**WORK TO BE COMPLETED:** Restate every record word for word, without the pictures.

++++

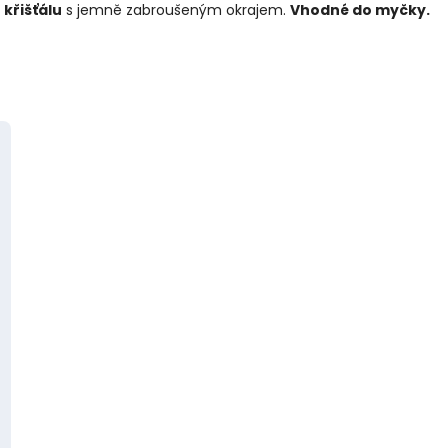
křišťálu
s jemně zabroušeným okrajem.
Vhodné do myčky.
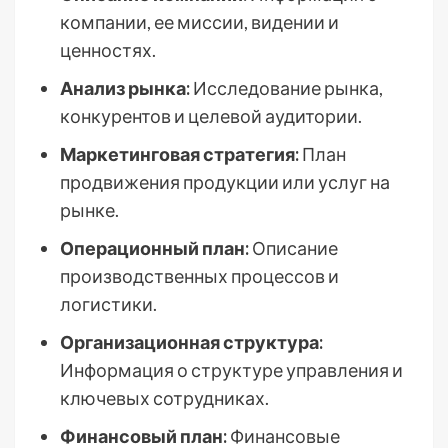
компании, ее миссии, видении и
ценностях.
Анализ рынка:
Исследование рынка,
конкурентов и целевой аудитории.
Маркетинговая стратегия:
План
продвижения продукции или услуг на
рынке.
Операционный план:
Описание
производственных процессов и
логистики.
Организационная структура:
Информация о структуре управления и
ключевых сотрудниках.
Финансовый план:
Финансовые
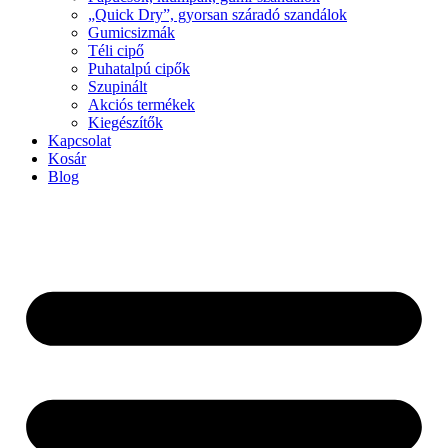
„Quick Dry”, gyorsan száradó szandálok
Gumicsizmák
Téli cipő
Puhatalpú cipők
Szupinált
Akciós termékek
Kiegészítők
Kapcsolat
Kosár
Blog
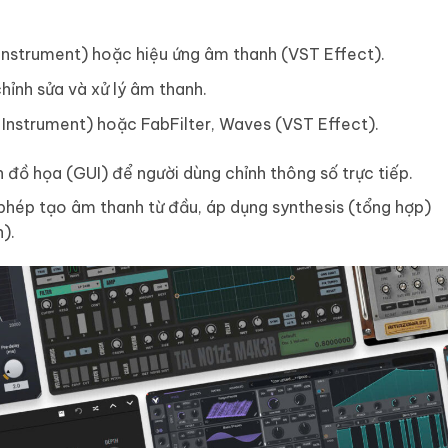
Instrument) hoặc hiệu ứng âm thanh (VST Effect).
hỉnh sửa và xử lý âm thanh.
 Instrument) hoặc FabFilter, Waves (VST Effect).
n đồ họa (GUI) để người dùng chỉnh thông số trực tiếp.
phép tạo âm thanh từ đầu, áp dụng synthesis (tổng hợp)
).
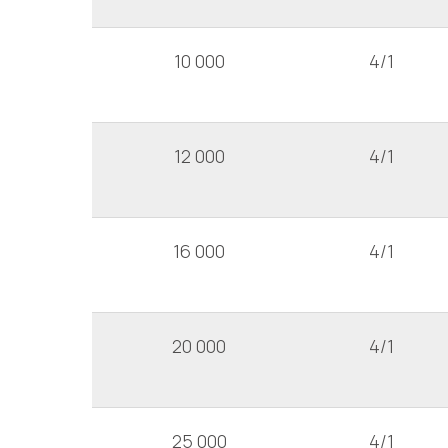
10 000
4/1
12 000
4/1
16 000
4/1
20 000
4/1
25 000
4/1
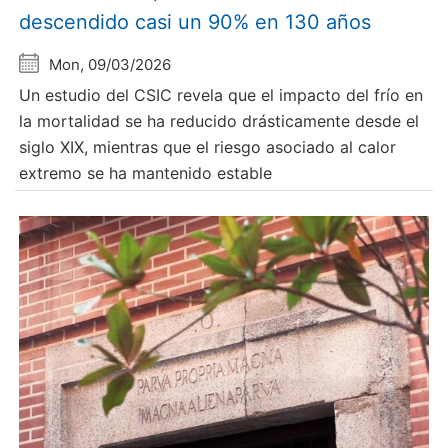
descendido casi un 90% en 130 años
Mon, 09/03/2026
Un estudio del CSIC revela que el impacto del frío en
la mortalidad se ha reducido drásticamente desde el
siglo XIX, mientras que el riesgo asociado al calor
extremo se ha mantenido estable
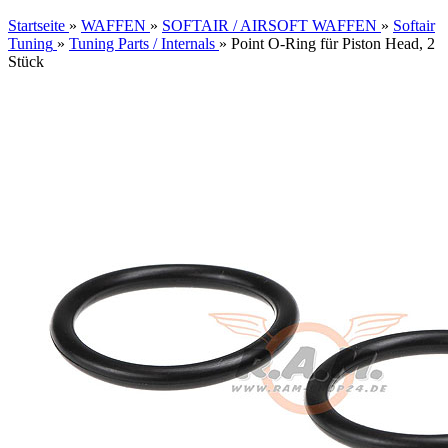
Startseite
»
WAFFEN
»
SOFTAIR / AIRSOFT WAFFEN
»
Softair
Tuning
»
Tuning Parts / Internals
»
Point O-Ring für Piston Head, 2
Stück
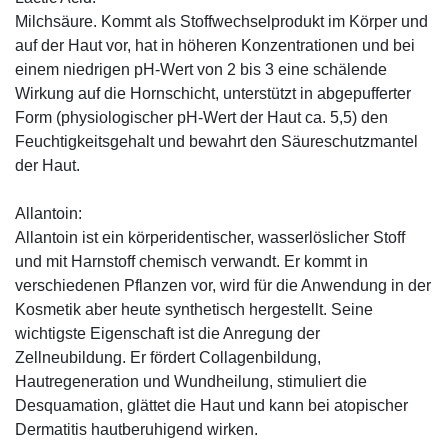
Milchsäure. Kommt als Stoffwechselprodukt im Körper und
auf der Haut vor, hat in höheren Konzentrationen und bei
einem niedrigen pH-Wert von 2 bis 3 eine schälende
Wirkung auf die Hornschicht, unterstützt in abgepufferter
Form (physiologischer pH-Wert der Haut ca. 5,5) den
Feuchtigkeitsgehalt und bewahrt den Säureschutzmantel
der Haut.
Allantoin:
Allantoin ist ein körperidentischer, wasserlöslicher Stoff
und mit Harnstoff chemisch verwandt. Er kommt in
verschiedenen Pflanzen vor, wird für die Anwendung in der
Kosmetik aber heute synthetisch hergestellt. Seine
wichtigste Eigenschaft ist die Anregung der
Zellneubildung. Er fördert Collagenbildung,
Hautregeneration und Wundheilung, stimuliert die
Desquamation, glättet die Haut und kann bei atopischer
Dermatitis hautberuhigend wirken.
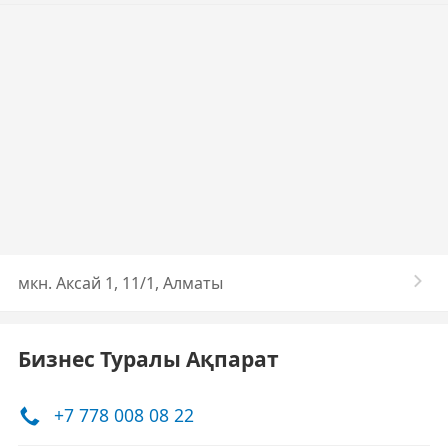
​мкн. Аксай 1, 11/1, Алматы
Бизнес Туралы Ақпарат
+7 778 008 08 22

++++

**EXERCISE RESULT:**
křišťálu
s jemně zabroušeným okrajem.
Vhodné do myčky.
компании, ее миссии, видении и
ценностях.
Анализ рынка:
Исследование рынка,
конкурентов и целевой аудитории.
Маркетинговая стратегия:
План
продвижения продукции или услуг на
рынке.
Операционный план:
Описание
производственных процессов и
логистики.
Организационная структура:
Информация о структуре управления и
ключевых сотрудниках.
Финансовый план:
Финансовые
„Quick Dry”, gyorsan száradó szandálok
Gumicsizmák
Téli cipő
Puhatalpú cipők
Szupinált
Akciós termékek
Kiegészítők
Kapcsolat
Kosár
Blog
Instrument) hoặc hiệu ứng âm thanh (VST Effect).
hỉnh sửa và xử lý âm thanh.
 Instrument) hoặc FabFilter, Waves (VST Effect).
n đồ họa (GUI) để người dùng chỉnh thông số trực tiếp.
phép tạo âm thanh từ đầu, áp dụng synthesis (tổng hợp)
).
10 000
4/1
12 000
4/1
16 000
4/1
20 000
4/1
25 000
4/1
descendido casi un 90% en 130 años
Mon, 09/03/2026
Un estudio del CSIC revela que el impacto del frío en
la mortalidad se ha reducido drásticamente desde el
siglo XIX, mientras que el riesgo asociado al calor
extremo se ha mantenido estable
Startseite
»
WAFFEN
»
SOFTAIR / AIRSOFT WAFFEN
»
Softair
Tuning
»
Tuning Parts / Internals
»
Point O-Ring für Piston Head, 2
Stück
Milchsäure. Kommt als Stoffwechselprodukt im Körper und
auf der Haut vor, hat in höheren Konzentrationen und bei
einem niedrigen pH-Wert von 2 bis 3 eine schälende
Wirkung auf die Hornschicht, unterstützt in abgepufferter
Form (physiologischer pH-Wert der Haut ca. 5,5) den
Feuchtigkeitsgehalt und bewahrt den Säureschutzmantel
der Haut.
Allantoin:
Allantoin ist ein körperidentischer, wasserlöslicher Stoff
und mit Harnstoff chemisch verwandt. Er kommt in
verschiedenen Pflanzen vor, wird für die Anwendung in der
Kosmetik aber heute synthetisch hergestellt. Seine
wichtigste Eigenschaft ist die Anregung der
Zellneubildung. Er fördert Collagenbildung,
Hautregeneration und Wundheilung, stimuliert die
Desquamation, glättet die Haut und kann bei atopischer
Dermatitis hautberuhigend wirken.
​мкн. Аксай 1, 11/1, Алматы
Бизнес Туралы Ақпарат
+7 778 008 08 22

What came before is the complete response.